PeterJ wrote:Have you ever been in a position where you're asked for donations constantly? It can be almost constant and the bigger you are the more you're asked. I understand that one would hope there'd be a way for them to do a little something for good customers, and I'd like to think they do what makes sense, but it can be quite a deluge from their side. And way too much to allow contributions beyond a controlled budget. Not what you'd hope for..... but likely reality.
I get it. It's an entitlement theory - "I've been a good customer so you owe me." And if everyone thinks they're owed, we'll that doesn't leave a whole lot of wine left to actually sell.

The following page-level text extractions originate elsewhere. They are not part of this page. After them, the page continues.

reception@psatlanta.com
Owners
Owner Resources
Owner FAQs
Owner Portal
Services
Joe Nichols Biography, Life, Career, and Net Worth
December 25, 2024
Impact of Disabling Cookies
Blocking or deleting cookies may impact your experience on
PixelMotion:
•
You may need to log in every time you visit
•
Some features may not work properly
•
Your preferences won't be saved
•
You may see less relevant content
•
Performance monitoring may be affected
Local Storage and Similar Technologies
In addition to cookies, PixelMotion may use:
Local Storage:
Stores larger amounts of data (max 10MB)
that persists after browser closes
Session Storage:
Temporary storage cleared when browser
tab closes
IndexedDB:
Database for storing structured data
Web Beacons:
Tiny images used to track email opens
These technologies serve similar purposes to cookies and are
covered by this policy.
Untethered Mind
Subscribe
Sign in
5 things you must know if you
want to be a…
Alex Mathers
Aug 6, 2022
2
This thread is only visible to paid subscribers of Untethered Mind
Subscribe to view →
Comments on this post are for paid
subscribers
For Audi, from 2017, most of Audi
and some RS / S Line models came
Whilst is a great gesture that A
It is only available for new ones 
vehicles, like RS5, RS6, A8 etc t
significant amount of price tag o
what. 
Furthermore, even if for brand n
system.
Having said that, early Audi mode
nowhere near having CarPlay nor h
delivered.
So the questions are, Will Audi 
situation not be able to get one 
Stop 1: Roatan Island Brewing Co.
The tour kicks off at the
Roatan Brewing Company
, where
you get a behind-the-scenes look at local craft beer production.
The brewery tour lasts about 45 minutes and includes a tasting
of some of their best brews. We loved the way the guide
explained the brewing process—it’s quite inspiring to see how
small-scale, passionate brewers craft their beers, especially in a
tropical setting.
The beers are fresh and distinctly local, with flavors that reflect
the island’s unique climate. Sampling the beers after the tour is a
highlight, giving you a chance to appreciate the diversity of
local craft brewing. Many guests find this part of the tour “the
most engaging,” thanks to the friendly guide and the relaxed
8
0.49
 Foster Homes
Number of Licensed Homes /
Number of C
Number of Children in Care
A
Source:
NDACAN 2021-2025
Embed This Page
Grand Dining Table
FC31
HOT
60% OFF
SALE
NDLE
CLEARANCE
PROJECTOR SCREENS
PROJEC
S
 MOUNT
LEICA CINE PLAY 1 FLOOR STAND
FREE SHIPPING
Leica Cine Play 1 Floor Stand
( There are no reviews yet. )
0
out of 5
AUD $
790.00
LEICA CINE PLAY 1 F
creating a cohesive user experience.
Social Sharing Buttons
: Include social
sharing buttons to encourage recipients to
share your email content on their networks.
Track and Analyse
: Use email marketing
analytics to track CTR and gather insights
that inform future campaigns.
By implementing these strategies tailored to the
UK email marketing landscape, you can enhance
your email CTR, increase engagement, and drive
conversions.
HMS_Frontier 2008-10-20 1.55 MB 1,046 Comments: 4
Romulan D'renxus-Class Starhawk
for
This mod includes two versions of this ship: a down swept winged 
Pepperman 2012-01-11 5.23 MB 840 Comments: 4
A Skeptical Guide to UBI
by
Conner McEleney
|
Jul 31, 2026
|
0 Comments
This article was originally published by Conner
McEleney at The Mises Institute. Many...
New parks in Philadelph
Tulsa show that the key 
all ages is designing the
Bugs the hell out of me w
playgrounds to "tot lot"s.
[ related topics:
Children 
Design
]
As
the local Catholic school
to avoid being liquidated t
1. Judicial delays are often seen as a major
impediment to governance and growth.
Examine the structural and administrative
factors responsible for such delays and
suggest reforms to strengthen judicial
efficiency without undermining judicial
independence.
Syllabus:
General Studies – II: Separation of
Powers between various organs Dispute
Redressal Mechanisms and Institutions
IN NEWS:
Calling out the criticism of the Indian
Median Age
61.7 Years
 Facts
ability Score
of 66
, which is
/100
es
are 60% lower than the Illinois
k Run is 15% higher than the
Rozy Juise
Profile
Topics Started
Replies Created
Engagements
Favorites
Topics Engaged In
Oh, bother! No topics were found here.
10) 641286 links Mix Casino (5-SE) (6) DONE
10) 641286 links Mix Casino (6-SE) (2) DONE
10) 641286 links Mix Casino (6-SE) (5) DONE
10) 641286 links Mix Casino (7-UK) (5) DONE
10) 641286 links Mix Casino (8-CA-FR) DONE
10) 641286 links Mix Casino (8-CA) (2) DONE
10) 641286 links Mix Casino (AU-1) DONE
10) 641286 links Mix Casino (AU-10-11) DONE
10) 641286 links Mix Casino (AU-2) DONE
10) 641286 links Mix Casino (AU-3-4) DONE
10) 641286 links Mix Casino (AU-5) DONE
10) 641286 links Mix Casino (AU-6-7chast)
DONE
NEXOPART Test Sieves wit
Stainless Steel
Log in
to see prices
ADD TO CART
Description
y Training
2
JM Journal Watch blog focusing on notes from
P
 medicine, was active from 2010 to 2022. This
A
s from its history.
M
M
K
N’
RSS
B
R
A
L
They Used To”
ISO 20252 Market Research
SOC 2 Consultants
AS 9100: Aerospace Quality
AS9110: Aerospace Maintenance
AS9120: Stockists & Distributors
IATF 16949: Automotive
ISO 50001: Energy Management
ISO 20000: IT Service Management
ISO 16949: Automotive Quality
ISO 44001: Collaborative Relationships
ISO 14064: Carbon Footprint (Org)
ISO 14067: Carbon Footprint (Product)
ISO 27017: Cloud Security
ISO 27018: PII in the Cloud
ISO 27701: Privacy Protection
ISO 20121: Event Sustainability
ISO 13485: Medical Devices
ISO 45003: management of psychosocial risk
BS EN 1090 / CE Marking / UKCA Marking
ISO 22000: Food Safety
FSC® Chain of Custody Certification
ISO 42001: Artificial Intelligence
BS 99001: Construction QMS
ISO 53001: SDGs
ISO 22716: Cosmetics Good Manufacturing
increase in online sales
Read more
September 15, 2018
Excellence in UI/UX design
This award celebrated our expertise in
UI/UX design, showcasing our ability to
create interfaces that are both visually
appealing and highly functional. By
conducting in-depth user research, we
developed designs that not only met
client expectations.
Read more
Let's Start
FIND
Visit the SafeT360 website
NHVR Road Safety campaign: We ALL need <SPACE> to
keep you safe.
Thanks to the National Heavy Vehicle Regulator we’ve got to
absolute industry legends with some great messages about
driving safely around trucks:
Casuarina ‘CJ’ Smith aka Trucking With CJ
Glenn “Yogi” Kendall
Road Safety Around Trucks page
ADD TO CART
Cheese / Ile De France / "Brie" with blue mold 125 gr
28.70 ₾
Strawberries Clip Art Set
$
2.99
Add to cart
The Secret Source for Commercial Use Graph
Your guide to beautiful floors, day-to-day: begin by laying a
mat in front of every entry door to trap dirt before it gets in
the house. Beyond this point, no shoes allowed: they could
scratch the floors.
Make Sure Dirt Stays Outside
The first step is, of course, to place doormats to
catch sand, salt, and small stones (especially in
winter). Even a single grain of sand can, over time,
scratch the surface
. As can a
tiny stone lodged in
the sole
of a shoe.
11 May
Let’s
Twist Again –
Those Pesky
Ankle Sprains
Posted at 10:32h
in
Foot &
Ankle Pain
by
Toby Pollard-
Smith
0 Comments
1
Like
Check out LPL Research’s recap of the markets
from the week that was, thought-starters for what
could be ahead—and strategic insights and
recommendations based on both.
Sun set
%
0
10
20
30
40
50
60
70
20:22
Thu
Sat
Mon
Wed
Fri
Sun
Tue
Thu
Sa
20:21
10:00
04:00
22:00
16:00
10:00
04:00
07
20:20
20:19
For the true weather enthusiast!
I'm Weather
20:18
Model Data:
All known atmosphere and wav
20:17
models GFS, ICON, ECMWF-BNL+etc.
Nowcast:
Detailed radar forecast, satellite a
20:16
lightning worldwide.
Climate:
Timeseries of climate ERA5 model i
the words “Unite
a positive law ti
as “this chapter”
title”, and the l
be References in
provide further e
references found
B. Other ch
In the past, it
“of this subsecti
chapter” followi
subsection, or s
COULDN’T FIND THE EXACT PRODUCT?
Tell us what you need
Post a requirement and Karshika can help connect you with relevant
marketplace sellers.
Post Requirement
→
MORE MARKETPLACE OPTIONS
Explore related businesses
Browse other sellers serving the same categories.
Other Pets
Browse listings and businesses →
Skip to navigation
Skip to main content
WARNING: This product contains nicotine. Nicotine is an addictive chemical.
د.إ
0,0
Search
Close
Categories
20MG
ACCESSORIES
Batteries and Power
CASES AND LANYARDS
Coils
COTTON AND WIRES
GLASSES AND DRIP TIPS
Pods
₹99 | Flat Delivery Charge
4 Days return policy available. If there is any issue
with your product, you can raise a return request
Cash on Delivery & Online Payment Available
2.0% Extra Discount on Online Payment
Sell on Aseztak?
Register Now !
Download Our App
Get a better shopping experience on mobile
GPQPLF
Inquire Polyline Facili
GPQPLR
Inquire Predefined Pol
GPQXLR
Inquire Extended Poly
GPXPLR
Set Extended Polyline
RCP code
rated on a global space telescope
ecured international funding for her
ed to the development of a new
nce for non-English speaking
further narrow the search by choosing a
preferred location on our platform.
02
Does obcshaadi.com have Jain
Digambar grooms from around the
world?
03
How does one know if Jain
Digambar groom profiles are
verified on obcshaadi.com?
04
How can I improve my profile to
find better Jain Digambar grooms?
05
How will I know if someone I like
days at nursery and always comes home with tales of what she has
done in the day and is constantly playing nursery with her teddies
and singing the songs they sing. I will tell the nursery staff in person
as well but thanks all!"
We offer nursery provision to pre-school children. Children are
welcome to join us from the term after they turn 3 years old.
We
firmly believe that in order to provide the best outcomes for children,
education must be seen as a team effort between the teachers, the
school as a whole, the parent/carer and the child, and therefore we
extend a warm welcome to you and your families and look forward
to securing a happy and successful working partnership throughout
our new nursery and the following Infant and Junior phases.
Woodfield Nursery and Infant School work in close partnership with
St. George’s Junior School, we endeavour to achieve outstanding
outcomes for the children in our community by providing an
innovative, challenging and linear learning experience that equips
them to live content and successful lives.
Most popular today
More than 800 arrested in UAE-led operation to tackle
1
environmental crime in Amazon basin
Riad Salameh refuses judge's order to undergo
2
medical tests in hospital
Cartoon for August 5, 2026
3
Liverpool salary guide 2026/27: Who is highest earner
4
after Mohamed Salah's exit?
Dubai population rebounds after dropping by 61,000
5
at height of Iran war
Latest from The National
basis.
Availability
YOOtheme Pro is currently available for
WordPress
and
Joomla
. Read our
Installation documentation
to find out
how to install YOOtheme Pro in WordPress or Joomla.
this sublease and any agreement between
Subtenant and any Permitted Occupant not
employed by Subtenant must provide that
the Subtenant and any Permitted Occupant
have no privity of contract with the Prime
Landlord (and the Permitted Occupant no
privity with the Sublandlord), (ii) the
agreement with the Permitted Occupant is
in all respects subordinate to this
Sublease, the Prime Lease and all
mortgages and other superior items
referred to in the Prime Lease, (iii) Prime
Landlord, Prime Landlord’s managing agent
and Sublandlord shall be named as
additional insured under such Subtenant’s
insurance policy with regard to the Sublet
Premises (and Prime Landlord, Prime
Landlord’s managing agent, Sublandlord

I was just surprised with a particular few wineries. I mean Screaming Eagle, for example, donated 2 bottles of Jonata. I did not think they would donate anything, as I have not been on their list that long. Granted, it wasn't SE, but it also wasn't nothing. A winery who recently sold and from whom I've bought 2-7 cases a year (of $50+ wine) for the past decade offered nothing until I REALLY pushed, and then only offered 1 bottle of $25 wine.

Some, whose production is smaller, but who are targeting to get in the mainstream flat out said "No, we only do the Napa auction." Of course, these are the same people whom I found are selling their wine (whom I've helped make into a name after buying it for ~10 years) for cheaper through retail now.

Anyway, you can't please everyone, and there will always be more legitimate charities who need donations than there is wine to go around. However, it's also a PR move to consider how much the person asking has spent with you over the past decade, and whether it's a 1-time request, at least in my opinion.